# Start of Material for this exercise

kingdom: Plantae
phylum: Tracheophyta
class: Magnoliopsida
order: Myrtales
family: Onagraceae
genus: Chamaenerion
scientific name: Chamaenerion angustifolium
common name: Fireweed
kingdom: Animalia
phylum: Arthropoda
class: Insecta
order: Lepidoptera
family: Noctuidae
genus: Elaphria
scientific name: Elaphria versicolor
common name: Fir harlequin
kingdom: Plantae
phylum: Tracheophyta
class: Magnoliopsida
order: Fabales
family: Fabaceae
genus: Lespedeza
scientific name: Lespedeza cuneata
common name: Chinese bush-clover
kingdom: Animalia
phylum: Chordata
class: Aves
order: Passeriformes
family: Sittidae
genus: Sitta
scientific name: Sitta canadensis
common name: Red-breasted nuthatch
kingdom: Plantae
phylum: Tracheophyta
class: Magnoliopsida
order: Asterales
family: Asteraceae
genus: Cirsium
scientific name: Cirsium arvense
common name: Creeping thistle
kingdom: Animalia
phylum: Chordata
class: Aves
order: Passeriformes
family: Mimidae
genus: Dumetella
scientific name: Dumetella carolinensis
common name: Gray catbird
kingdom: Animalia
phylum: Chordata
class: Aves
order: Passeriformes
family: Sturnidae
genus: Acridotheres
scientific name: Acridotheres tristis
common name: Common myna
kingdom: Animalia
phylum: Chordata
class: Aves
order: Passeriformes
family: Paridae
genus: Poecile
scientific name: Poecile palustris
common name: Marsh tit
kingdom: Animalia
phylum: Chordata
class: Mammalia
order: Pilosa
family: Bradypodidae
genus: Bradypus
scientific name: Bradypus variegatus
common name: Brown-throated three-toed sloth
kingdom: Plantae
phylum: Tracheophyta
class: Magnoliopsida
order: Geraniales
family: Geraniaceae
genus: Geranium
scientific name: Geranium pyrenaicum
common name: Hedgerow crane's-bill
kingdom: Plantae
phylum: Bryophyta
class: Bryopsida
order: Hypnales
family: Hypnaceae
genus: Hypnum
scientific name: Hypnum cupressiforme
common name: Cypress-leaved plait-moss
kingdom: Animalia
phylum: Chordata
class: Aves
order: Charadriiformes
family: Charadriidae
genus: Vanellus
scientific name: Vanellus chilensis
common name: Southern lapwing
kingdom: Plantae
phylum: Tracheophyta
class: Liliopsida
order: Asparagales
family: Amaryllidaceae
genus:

# End of Material for this exercise

__What is being asked__:
Rewrite every line of the records above as a Markdown table with the columns "Row" and "Line," numbering the rows consecutively and omitting any blank lines.

__Written response__:
| Row | Line |
|---|---|
| 1 | kingdom: Plantae |
| 2 | phylum: Tracheophyta |
| 3 | class: Magnoliopsida |
| 4 | order: Myrtales |
| 5 | family: Onagraceae |
| 6 | genus: Chamaenerion |
| 7 | scientific name: Chamaenerion angustifolium |
| 8 | common name: Fireweed |
| 9 | kingdom: Animalia |
| 10 | phylum: Arthropoda |
| 11 | class: Insecta |
| 12 | order: Lepidoptera |
| 13 | family: Noctuidae |
| 14 | genus: Elaphria |
| 15 | scientific name: Elaphria versicolor |
| 16 | common name: Fir harlequin |
| 17 | kingdom: Plantae |
| 18 | phylum: Tracheophyta |
| 19 | class: Magnoliopsida |
| 20 | order: Fabales |
| 21 | family: Fabaceae |
| 22 | genus: Lespedeza |
| 23 | scientific name: Lespedeza cuneata |
| 24 | common name: Chinese bush-clover |
| 25 | kingdom: Animalia |
| 26 | phylum: Chordata |
| 27 | class: Aves |
| 28 | order: Passeriformes |
| 29 | family: Sittidae |
| 30 | genus: Sitta |
| 31 | scientific name: Sitta canadensis |
| 32 | common name: Red-breasted nuthatch |
| 33 | kingdom: Plantae |
| 34 | phylum: Tracheophyta |
| 35 | class: Magnoliopsida |
| 36 | order: Asterales |
| 37 | family: Asteraceae |
| 38 | genus: Cirsium |
| 39 | scientific name: Cirsium arvense |
| 40 | common name: Creeping thistle |
| 41 | kingdom: Animalia |
| 42 | phylum: Chordata |
| 43 | class: Aves |
| 44 | order: Passeriformes |
| 45 | family: Mimidae |
| 46 | genus: Dumetella |
| 47 | scientific name: Dumetella carolinensis |
| 48 | common name: Gray catbird |
| 49 | kingdom: Animalia |
| 50 | phylum: Chordata |
| 51 | class: Aves |
| 52 | order: Passeriformes |
| 53 | family: Sturnidae |
| 54 | genus: Acridotheres |
| 55 | scientific name: Acridotheres tristis |
| 56 | common name: Common myna |
| 57 | kingdom: Animalia |
| 58 | phylum: Chordata |
| 59 | class: Aves |
| 60 | order: Passeriformes |
| 61 | family: Paridae |
| 62 | genus: Poecile |
| 63 | scientific name: Poecile palustris |
| 64 | common name: Marsh tit |
| 65 | kingdom: Animalia |
| 66 | phylum: Chordata |
| 67 | class: Mammalia |
| 68 | order: Pilosa |
| 69 | family: Bradypodidae |
| 70 | genus: Bradypus |
| 71 | scientific name: Bradypus variegatus |
| 72 | common name: Brown-throated three-toed sloth |
| 73 | kingdom: Plantae |
| 74 | phylum: Tracheophyta |
| 75 | class: Magnoliopsida |
| 76 | order: Geraniales |
| 77 | family: Geraniaceae |
| 78 | genus: Geranium |
| 79 | scientific name: Geranium pyrenaicum |
| 80 | common name: Hedgerow crane's-bill |
| 81 | kingdom: Plantae |
| 82 | phylum: Bryophyta |
| 83 | class: Bryopsida |
| 84 | order: Hypnales |
| 85 | family: Hypnaceae |
| 86 | genus: Hypnum |
| 87 | scientific name: Hypnum cupressiforme |
| 88 | common name: Cypress-leaved plait-moss |
| 89 | kingdom: Animalia |
| 90 | phylum: Chordata |
| 91 | class: Aves |
| 92 | order: Charadriiformes |
| 93 | family: Charadriidae |
| 94 | genus: Vanellus |
| 95 | scientific name: Vanellus chilensis |
| 96 | common name: Southern lapwing |
| 97 | kingdom: Plantae |
| 98 | phylum: Tracheophyta |
| 99 | class: Liliopsida |
| 100 | order: Asparagales |
| 101 | family: Amaryllidaceae |
| 102 | genus: |